YOUR INSTRUCTIONS: Print the listing verbatim, from its first line through the line that contains "menuju karakter yang lebih baik.", both ends included.
%%
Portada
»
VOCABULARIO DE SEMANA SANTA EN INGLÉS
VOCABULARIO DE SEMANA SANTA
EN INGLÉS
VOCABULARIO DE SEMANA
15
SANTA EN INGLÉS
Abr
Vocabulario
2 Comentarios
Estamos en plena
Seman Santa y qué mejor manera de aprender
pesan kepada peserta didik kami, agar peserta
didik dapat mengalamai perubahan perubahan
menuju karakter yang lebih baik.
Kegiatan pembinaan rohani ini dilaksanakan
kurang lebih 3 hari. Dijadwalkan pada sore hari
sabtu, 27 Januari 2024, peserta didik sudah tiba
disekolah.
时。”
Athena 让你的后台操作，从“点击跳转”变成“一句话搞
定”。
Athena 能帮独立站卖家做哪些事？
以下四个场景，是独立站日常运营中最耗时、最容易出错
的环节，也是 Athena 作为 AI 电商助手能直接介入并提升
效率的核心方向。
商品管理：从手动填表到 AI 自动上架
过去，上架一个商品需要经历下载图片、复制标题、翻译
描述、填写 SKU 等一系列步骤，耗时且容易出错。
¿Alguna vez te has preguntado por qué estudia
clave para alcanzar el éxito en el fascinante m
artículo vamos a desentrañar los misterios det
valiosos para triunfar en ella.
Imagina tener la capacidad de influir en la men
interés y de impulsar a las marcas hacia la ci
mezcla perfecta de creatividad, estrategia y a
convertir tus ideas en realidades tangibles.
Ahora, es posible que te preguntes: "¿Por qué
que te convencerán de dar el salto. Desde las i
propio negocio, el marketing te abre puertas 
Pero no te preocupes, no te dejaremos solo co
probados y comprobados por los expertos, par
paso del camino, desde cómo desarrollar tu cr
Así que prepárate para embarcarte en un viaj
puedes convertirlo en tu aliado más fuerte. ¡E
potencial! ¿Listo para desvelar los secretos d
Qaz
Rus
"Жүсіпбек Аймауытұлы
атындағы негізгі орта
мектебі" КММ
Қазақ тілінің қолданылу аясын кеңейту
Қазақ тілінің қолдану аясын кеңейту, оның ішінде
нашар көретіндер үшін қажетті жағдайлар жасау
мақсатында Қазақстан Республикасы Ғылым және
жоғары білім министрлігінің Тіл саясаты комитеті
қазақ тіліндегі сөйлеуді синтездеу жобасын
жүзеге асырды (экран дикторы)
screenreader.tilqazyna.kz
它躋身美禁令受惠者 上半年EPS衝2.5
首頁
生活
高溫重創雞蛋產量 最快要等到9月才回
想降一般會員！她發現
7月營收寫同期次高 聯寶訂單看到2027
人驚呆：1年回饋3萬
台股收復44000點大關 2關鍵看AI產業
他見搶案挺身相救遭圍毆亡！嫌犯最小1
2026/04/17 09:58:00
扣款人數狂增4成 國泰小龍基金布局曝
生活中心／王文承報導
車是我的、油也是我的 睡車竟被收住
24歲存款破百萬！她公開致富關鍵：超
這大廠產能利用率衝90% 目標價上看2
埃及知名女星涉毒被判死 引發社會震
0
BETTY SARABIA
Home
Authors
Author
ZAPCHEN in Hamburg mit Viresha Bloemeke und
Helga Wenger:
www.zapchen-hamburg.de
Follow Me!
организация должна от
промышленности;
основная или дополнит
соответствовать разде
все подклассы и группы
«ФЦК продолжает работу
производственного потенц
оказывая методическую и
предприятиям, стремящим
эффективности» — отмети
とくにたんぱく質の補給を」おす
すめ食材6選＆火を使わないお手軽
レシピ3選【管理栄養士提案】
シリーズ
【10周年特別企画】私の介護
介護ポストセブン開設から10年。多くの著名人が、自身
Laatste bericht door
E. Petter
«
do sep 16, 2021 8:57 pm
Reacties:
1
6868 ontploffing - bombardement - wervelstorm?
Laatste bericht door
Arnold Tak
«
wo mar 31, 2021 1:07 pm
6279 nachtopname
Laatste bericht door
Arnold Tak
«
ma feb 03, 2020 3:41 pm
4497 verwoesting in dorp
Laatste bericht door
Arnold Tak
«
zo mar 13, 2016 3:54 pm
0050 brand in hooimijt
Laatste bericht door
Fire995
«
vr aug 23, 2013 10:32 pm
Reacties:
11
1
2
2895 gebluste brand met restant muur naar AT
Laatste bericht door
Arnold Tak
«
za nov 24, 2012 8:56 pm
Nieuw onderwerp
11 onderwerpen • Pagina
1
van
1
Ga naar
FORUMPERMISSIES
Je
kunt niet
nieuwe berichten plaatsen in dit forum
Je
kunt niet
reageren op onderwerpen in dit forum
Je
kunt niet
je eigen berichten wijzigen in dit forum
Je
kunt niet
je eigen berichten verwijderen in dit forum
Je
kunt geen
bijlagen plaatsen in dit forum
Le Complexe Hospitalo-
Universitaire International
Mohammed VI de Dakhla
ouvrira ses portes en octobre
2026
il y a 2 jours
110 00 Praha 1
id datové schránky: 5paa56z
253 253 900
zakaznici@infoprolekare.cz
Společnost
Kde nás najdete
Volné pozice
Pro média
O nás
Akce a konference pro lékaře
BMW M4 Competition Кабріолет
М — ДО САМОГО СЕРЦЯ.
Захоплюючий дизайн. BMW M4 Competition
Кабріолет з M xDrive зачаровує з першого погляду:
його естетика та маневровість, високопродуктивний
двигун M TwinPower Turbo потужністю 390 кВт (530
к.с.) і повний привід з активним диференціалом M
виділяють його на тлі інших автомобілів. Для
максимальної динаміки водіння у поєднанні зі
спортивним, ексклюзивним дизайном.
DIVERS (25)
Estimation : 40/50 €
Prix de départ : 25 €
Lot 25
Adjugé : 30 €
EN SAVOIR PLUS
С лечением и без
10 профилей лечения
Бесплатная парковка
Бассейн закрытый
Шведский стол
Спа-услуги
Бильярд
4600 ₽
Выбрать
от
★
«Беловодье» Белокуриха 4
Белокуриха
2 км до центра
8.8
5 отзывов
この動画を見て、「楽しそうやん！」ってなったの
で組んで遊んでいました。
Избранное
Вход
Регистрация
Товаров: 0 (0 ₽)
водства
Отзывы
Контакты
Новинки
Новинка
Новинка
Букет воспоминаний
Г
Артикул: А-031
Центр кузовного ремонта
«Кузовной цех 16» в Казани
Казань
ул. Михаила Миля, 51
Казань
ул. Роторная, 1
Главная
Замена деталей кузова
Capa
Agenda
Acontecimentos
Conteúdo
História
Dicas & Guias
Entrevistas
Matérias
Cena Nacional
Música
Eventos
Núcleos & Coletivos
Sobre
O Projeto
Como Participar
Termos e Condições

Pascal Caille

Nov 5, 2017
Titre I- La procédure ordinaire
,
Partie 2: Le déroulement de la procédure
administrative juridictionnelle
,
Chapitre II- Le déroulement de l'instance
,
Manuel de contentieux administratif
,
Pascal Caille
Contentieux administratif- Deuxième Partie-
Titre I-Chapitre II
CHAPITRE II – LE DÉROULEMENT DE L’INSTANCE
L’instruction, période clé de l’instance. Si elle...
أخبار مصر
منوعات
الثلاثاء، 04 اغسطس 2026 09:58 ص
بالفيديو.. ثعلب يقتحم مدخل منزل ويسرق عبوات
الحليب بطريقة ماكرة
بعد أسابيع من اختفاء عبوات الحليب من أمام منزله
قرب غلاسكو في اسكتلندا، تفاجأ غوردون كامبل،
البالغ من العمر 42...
%%
YOUR RESPONSE:
Portada
»
VOCABULARIO DE SEMANA SANTA EN INGLÉS
VOCABULARIO DE SEMANA SANTA
EN INGLÉS
VOCABULARIO DE SEMANA
15
SANTA EN INGLÉS
Abr
Vocabulario
2 Comentarios
Estamos en plena
Seman Santa y qué mejor manera de aprender
pesan kepada peserta didik kami, agar peserta
didik dapat mengalamai perubahan perubahan
menuju karakter yang lebih baik.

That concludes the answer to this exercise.